Le singe, je le rappelle, n'est bien sûr qu'une métaphore utile pour dépeindre une attitude humaine. Nous connaissons tous des personnes de ce genre, nous les côtoyons au travail ou dans nos loisirs, dans les salles de conférences ou au restaurant. Ils représentent les exemples extrêmes du type humain de base, et je présume que nous leur ressemblons souvent davantage que nous n'en avons conscience ou que nous n'aimerions l'avouer.
Pourquoi ai-je qualifié cette tendance de « simiesque » ? Les êtres humains ne sont pas la seule espèce de primates susceptible de souffrir et de ressentir la gamme entière des émotions humaines. Nous verrons que d'autres singes peuvent éprouver de l'amour et du chagrin avec une intensité telle qu'ils en meurent, et qu'ils sont capables d'avoir des amis, pas simplement des alliés.

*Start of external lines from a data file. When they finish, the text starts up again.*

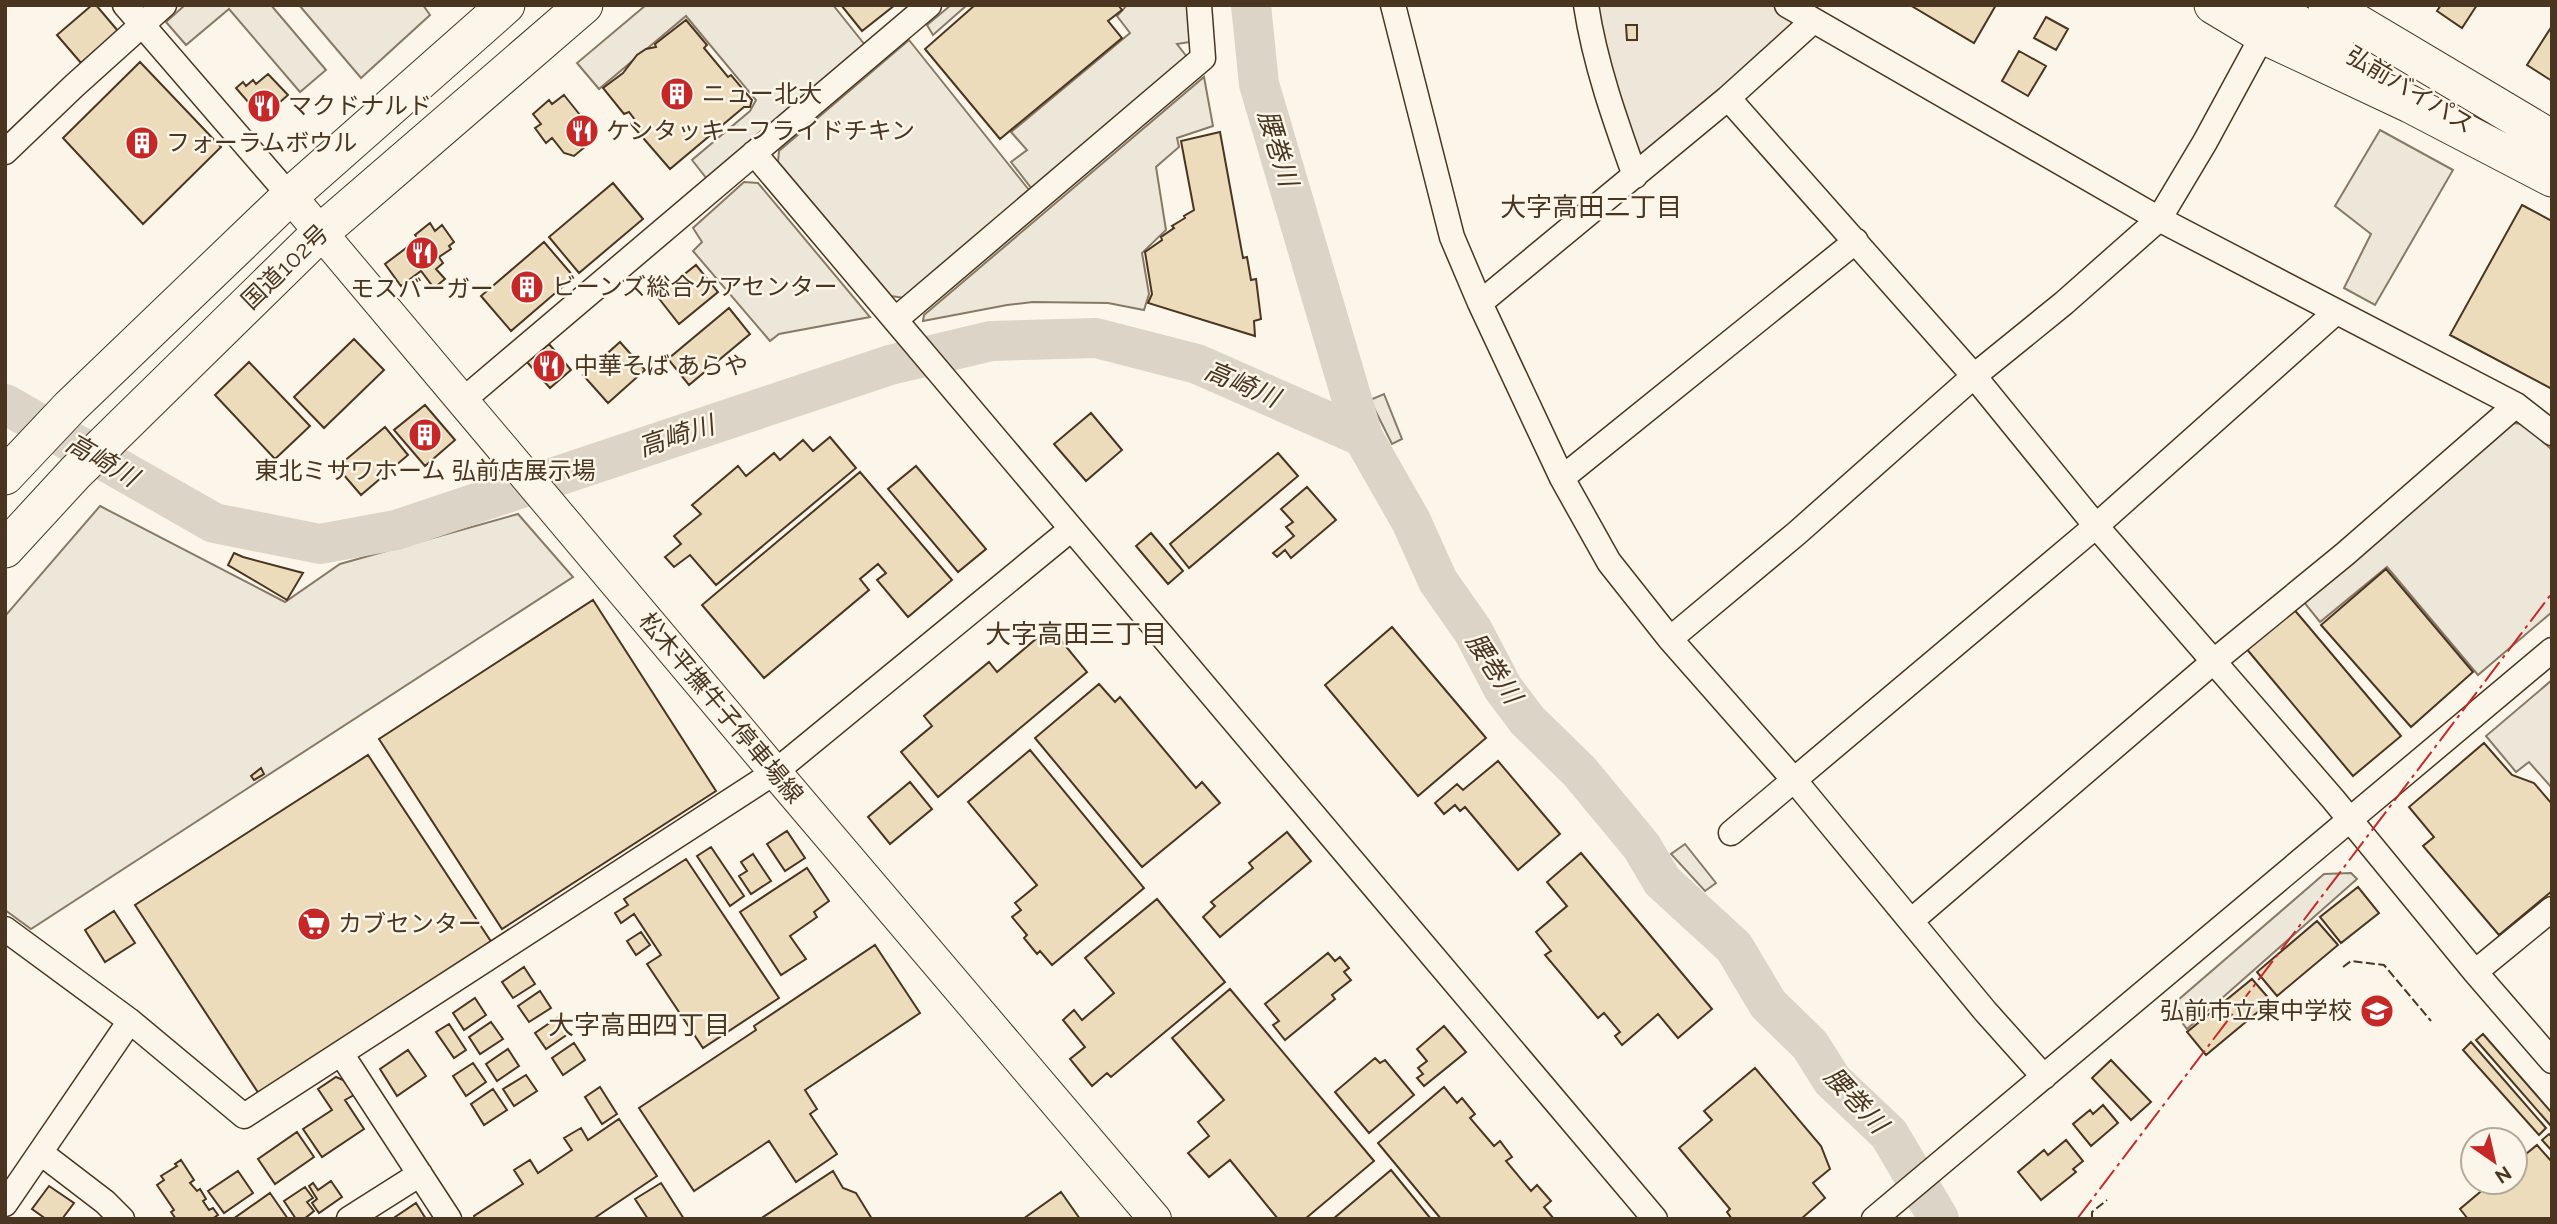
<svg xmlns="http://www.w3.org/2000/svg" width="2557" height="1224" font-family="Raleway,'Noto Sans JP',sans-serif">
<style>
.green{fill:#ede6d9;stroke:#887966;stroke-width:2}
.parking{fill:#ede7d9;stroke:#887966;stroke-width:2}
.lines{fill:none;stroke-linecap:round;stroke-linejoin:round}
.river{stroke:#dcd4c6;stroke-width:40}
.building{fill:#ecdcbc;stroke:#4a3520;stroke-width:2}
.minor-casing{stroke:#4a3520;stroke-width:27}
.major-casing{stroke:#4a3520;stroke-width:34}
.highway-casing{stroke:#4a3520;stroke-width:39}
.minor{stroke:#fbf6e9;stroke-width:24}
.major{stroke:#fbf6e9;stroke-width:32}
.highway{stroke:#fbf6e9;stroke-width:37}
.fence{stroke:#4a3520;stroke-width:2;stroke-dasharray:9 3.5;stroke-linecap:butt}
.power{stroke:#c62828;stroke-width:2;stroke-dasharray:24 5 3.5 5;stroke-linecap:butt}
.labels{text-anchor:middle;stroke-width:5;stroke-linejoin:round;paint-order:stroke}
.street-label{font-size:24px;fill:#4a3520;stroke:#fbf6e9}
.poi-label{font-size:24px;fill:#4a3520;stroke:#fbf6e9;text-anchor:start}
.water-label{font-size:26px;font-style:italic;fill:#4a3520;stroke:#fbf6e9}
.neighbourhood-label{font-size:26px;fill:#4a3520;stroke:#fbf6e9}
</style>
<rect width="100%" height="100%" fill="#fbf6e9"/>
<path class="green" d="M1596,5H1772L1801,23L1644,158L1633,156Z"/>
<path class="parking" d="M185,5H271L326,70L300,92L229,9L186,45L166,22Z
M299,5H423L430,15L361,78Z
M646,5H833L865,45L707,179L692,160L750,111L756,100L686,16L599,89L577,63Z
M951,5H967L933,35L927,25Z
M1127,5H1187L1190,42L1177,44L1187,57L1032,189L1011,162L1027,150L1011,132L1130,33L1117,16Z
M909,40L1029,190L904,298L891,296L778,162L779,151Z
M1204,77L1213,126L1177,138L1179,147L1156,167L1166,230L1142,253L1149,294L1144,310L1108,303L1033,302L1007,305L923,321L924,315Z
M2380,130L2453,170L2375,305L2344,288L2371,234L2335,206Z
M744,182L758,183L870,317L779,334L770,341L693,251L702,242L693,228Z
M1384,394L1402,439L1392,444L1370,400Z
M2511,423L2524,424L2552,450V612L2478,675L2387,567L2320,622L2303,601Z
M100,506L285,602L340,564L518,514L573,577L31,929L5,910V616Z
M2552,680V788L2529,762L2516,772L2486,736Z
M1685,844L1716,883L1705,891L1671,854Z
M2351,873L2357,879L2187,1029L2170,1007L2324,874Z"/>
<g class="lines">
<path class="river" d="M1251,5L1259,84L1363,437L1411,521L1438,581L1473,631L1503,688L1527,720L1580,772L1642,847L1662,881L1734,947L1768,1004L1810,1045L1832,1080L1889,1134L1939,1219
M5,404L214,523L320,544L396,530L890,365L991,341L1096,338L1197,364L1363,437"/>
</g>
<path class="building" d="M92,5H96L118,31L81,63L57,35Z
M841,5H895L862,31Z
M975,5H1118L1122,10L1108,21L1122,38L1000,139L925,49Z
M1910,5H1996L1974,43Z
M2441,5H2477L2462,28L2437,11Z
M2046,17L2068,29L2056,50L2034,38Z
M686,20L707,45L704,48L728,77L731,75L752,100L750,107H744L670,169L631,124L635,120L629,112L624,114L603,88L623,73L637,55L646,49L656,47L655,44Z
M1626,25H1637V40H1627Z
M2552,26V81L2527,65Z
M2019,51L2046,66L2028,96L2002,81Z
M140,62L221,147L143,224L63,138Z
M268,74L288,95L262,118L236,88L243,82L246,86L253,80L256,84Z
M564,95L592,130V141L574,156L564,153L552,138L546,143L535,128L541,124L533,114L549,100L552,104Z
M1220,132L1243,258L1247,257L1251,280L1256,279L1261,319L1254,321L1255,336L1148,303L1152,294L1145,252L1162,240L1161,237L1174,228L1172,226L1185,218L1184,216L1194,210L1181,141Z
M613,183L643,219L579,273L549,237Z
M2522,205L2552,221V389L2450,335Z
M430,223L435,231L442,225L454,242L449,246L451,249L439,257L443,263L436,269L445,279L434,288L421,271L401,286L385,264L418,239L415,235Z
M544,242L574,277L511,331L481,296Z
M696,265L718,292L679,324L657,296Z
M729,308L750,334L689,385L668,359Z
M354,339L384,370L324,428L294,397Z
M620,342L645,370L608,403L583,375Z
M549,344L571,370L550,388L527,362Z
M249,362L310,426L275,459L215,395Z
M425,405L455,440L425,466L394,430Z
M1091,413L1122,450L1086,481L1054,444Z
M385,427L408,455L361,495L337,467Z
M830,437L856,468L716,585L690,555L674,567L665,557L681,544L674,536L701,514L692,505L738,466L746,476L774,453L780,460L803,440L813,451Z
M1278,453L1298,476L1189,568L1170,544Z
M916,466L986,549L958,572L888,489Z
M860,472L952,580L908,617L877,580L886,573L878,564L860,579L869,590L764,678L702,605Z
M1307,487L1336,520L1291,558L1285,550L1277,557L1273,553L1294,536L1286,527L1293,522L1281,509Z
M1151,533L1183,571L1168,584L1136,546Z
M234,553L243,557L303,573L287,600L228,565Z
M2386,569L2473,672L2411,727L2321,625Z
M593,600L716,791L502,929L379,739Z
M2292,607L2401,736L2353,776L2245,647Z
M1050,627L1087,672L938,797L901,752L932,726L924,716L989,662L997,672Z
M1392,627L1486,738L1418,796L1325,685Z
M1099,684L1115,702L1120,697L1196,788L1202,782L1220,803L1142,867L1035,738Z
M2484,743L2512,775L2534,783L2552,804V891L2499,935L2423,846L2434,837L2409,807Z
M1030,750L1144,888L1052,965L1040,951L1037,954L1024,938L1027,935L1012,917L1021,910L1015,903L1037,885L968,802Z
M368,755L492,943L259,1094L135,905Z
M1498,761L1560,834L1518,870L1465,807L1460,811L1455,805L1444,814L1435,803L1457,784L1463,790Z
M261,768L264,774L254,780L251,776Z
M910,782L932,809L890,844L868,817Z
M787,831L805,858L785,871L767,844Z
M1287,832L1311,861L1220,937L1203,917L1215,906L1211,902L1253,868L1249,863Z
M711,847L744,896L730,906L697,856Z
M1581,853L1712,1009L1678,1038L1658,1014L1622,1045L1615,1036L1620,1032L1604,1013L1598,1018L1545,955L1551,951L1536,932L1567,906L1547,882Z
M753,854L771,881L751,894L739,876L747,871L741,862Z
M686,859L779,998L703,1048L647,964L661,955L634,914L621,923L615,913L628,905L624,899Z
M807,868L829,901L814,912L817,917L790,936L806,959L781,975L740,912Z
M2358,887L2379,913L2341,943L2320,917Z
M1157,899L1225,982L1111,1077L1107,1073L1092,1086L1070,1059L1085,1047L1063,1020L1074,1010L1082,1020L1114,993L1085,958Z
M114,911L135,943L105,962L85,930Z
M2317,921L2338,945L2277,996L2257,972Z
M641,932L650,945L636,955L627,941Z
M875,945L920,1013L805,1090L817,1109L810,1114L837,1154L796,1182L769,1141L694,1191L639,1108L756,1030L754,1026Z
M1328,953L1335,961L1340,957L1349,968L1344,972L1351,980L1332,995L1335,999L1285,1040L1273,1025L1279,1021L1265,1004Z
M524,967L535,984L513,998L502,982Z
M2252,979L2271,1001L2206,1055L2187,1032Z
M1230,989L1374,1161L1305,1219H1278L1230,1160L1209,1177L1188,1153L1209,1136L1198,1122L1224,1100L1172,1038Z
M540,991L551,1008L529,1022L518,1006Z
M475,998L486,1015L464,1030L453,1013Z
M557,1018L568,1034L546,1049L535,1033Z
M491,1022L503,1039L480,1054L469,1037Z
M449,1024L466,1050L454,1058L436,1032Z
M1444,1026L1466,1052L1424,1086L1417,1078L1423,1074L1418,1068L1427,1061L1417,1049Z
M2483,1034L2552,1113L2551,1126L2476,1040Z
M2471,1042L2546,1128L2539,1135L2463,1050Z
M574,1043L585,1060L563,1075L552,1058Z
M508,1049L519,1066L497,1081L486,1064Z
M408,1050L426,1076L397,1096L380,1069Z
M1375,1058L1380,1063L1385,1060L1414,1095L1369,1133L1335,1092Z
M2111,1060L2151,1102L2131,1120L2092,1078Z
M473,1063L486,1082L466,1096L453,1076Z
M1755,1068L1821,1146L1830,1169L1813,1183L1825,1198L1801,1219H1732L1727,1212L1730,1209L1679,1148L1712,1120L1704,1111Z
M526,1075L537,1091L514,1106L503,1089Z
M336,1077L343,1080L354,1095L345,1100L364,1129L322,1157L303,1129L332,1110L318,1089Z
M600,1087L617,1114L602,1124L585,1097Z
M1444,1087L1457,1103L1462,1098L1475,1114L1470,1118L1494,1146L1500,1141L1512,1157L1506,1161L1531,1191L1537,1185L1551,1201L1544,1207L1554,1219H1441L1378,1143Z
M493,1089L507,1110L484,1125L471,1104Z
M2103,1105L2118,1123L2091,1146L2073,1124L2090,1110L2093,1114Z
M619,1119L657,1176L593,1219H475L474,1216L523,1184L514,1170L530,1160L538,1173L572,1150L564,1138L581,1128L588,1140Z
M297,1132L314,1157L275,1184L258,1159Z
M2549,1134L2552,1137V1151L2542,1140Z
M2066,1140L2083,1161L2073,1169L2076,1172L2041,1200L2018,1172L2044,1150L2048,1155Z
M2537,1145L2552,1162V1219H2468L2460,1209L2492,1182H2515V1163Z
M181,1160L194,1180L190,1183L197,1191L200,1189L206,1199L203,1201L209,1210L213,1208L218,1215L212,1219H176L171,1212L174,1210L157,1185L164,1180L161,1176L177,1166L175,1164Z
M1391,1170L1431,1219H1333Z
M238,1171L253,1193L224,1213L208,1191Z
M833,1171L843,1188L856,1193L872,1219H760Z
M331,1181L342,1197L319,1213L312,1203L317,1199L309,1186L313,1183L318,1190Z
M661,1183L684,1219H648L635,1199Z
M49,1186L74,1203L62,1219H46L32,1209Z
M305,1187L313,1198L307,1202L314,1211L304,1219H296L284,1201Z
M1061,1192L1080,1219H1023Z
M270,1193L288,1219H233Z
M416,1203L426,1219H396L395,1217Z"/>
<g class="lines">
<defs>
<path id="minor" d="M125,5L290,196
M1393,5L1452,237L1480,303L1562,478L1609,562L1670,639L1795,781L1985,1011L2044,1077
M1586,5C1595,64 1615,120 1635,176
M1787,5L2159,219L2516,405L2552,433
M1728,98L1974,376L2096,526L2333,799L2475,972L2552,1061
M5,152L74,86L164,5
M754,153L1655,1219
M1480,303L1728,98L1813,21
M895,320L1203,58L1199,5
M462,401L929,5
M1562,478L1856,241
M1670,639L1797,533L1974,376L2064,303L2159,219L2205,142L2263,35
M1731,833L2096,526L2336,312
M1911,921L2213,662L2345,554L2516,405
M5,929L130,1021L244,1116L775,772L1070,530
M2475,972L2552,909
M342,1055L449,1219
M41,1153L105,1202L122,1219
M5,1204L130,1021
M349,1219L420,1174
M1874,1219L2552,650"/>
<path id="major" d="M290,196L775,772L1155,1219"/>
<path id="highway" d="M2213,5L2263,35L2410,104L2552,178
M2267,5L2335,46
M2327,5L2552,139
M5,476L70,407L290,196L506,5
M5,549L75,473L320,233L584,5"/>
</defs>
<use href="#minor" class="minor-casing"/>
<use href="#major" class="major-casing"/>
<use href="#highway" class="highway-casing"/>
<use href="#minor" class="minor"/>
<use href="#major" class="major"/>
<use href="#highway" class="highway"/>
<path class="fence" d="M2343,967L2351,961L2384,965L2431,1021
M2092,1219V1212L2107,1200"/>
<path class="power" d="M2077,1219L2552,593"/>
</g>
<defs>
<symbol id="building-disc" viewBox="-11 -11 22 22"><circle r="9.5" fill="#c62828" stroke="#fbf6e9"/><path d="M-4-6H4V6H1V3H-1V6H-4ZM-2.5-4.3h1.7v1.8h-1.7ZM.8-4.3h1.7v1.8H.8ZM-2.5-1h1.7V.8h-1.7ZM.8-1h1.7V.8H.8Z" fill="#fff"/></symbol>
<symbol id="restaurant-disc" viewBox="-11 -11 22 22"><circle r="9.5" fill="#c62828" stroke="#fbf6e9"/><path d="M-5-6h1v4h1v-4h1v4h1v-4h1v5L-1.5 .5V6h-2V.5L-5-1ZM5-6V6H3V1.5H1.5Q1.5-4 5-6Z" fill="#fff"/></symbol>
<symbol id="supermarket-disc" viewBox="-11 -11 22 22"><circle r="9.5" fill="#c62828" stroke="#fbf6e9"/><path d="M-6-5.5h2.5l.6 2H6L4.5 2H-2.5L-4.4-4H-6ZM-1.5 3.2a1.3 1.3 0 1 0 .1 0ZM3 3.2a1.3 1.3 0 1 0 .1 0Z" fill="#fff"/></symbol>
<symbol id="school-disc" viewBox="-11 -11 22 22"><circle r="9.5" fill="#c62828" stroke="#fbf6e9"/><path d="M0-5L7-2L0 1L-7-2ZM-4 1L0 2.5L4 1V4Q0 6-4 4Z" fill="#fff"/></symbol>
</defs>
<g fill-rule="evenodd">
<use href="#building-disc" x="658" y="75" width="38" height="38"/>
<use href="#restaurant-disc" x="245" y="87" width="38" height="38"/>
<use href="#restaurant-disc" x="563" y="112" width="38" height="38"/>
<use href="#building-disc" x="123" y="124" width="38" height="38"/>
<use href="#restaurant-disc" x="403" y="234" width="38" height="38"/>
<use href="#building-disc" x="508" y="268" width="38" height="38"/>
<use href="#restaurant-disc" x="530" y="347" width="38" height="38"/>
<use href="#building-disc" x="406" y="416" width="38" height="38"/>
<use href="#supermarket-disc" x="295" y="905" width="38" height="38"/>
<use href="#school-disc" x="2358" y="992" width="38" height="38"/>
</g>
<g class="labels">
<g class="street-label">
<text transform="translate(2410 90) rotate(31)" y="8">弘前バイパス</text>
<text transform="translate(285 267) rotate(-44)" y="8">国道102号</text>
<text transform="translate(721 708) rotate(50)" y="8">松木平撫牛子停車場線</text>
</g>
<g class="poi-label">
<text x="702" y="102">ニュー北大</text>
<text x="288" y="114">マクドナルド</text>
<text x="606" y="139">ケンタッキーフライドチキン</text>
<text x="166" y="151">フォーラムボウル</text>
<text x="552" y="295">ビーンズ総合ケアセンター</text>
<text x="422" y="297" text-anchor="middle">モスバーガー</text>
<text x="574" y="374">中華そば あらや</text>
<text x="425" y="479" text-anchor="middle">東北ミサワホーム 弘前店展示場</text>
<text x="338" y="932">カブセンター</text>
<text x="2352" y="1019" text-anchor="end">弘前市立東中学校</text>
</g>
<g class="water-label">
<text transform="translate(1278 148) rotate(73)" y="9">腰巻川</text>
<text transform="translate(1242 384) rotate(23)" y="9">高崎川</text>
<text transform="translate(676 436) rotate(-18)" y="9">高崎川</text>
<text transform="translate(102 460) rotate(30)" y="9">高崎川</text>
<text transform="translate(1494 668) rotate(57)" y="9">腰巻川</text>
<text transform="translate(1856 1100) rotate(47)" y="9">腰巻川</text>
</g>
<g class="neighbourhood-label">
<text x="1591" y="216">大字高田二丁目</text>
<text x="1076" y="643">大字高田三丁目</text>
<text x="639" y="1034">大字高田四丁目</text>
</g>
</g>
<rect width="2557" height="1224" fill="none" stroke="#4a3520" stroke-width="14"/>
<g transform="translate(2494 1161) rotate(146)"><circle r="33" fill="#fbf6e9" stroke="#b4a999" stroke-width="2"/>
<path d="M0-5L12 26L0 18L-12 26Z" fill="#c62828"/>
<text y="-10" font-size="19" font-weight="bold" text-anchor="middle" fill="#4a3520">N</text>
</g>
</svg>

Mais cette tendance est malgré tout simiesque, dans la mesure où elle découle de la condition de singe ou, plus exactement, d'un mode de développement cognitif propre aux primates et qui, pour autant qu'on sache, ne concerne pas les autres animaux. Cette propension à évaluer le monde et ceux qui le peuplent en termes de rentabilité, à considérer que l'existence et les événements importants qui s'y jouent sont quantifiables et calculés, ne peut se manifester que parce qu'il y a des singes. Et parmi tous les primates, c'est en nous que cette disposition trouve son expression la plus complète. Pourtant, une partie de notre âme existait déjà bien avant que nous ne devenions « singes », prisonniers de ce penchant : elle était cachée dans les histoires que nous inventons sur nous-mêmes. Cachée mais susceptible d'être dévoilée.


1. Alfred Tennyson, In Memoriam A. H. H., 1850. Citation souvent détournée par les tenants de la sélection naturelle qui s'opposaient aux idées de Darwin. (Toutes les notes sont de la traductrice.)